■ **WHAT YOU SHOULD DO**:
Rewrite the material below, swapping every "location" for "region" and leaving everything else unchanged.

··· TASK DATA

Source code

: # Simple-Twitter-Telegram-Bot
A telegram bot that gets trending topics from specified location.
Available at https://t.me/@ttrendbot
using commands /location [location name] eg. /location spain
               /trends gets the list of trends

······

■ **RESULT FOR THIS EXERCISE**:
Source code

: # Simple-Twitter-Telegram-Bot
A telegram bot that gets trending topics from specified region.
Available at https://t.me/@ttrendbot
using commands /region [region name] eg. /region spain
               /trends gets the list of trends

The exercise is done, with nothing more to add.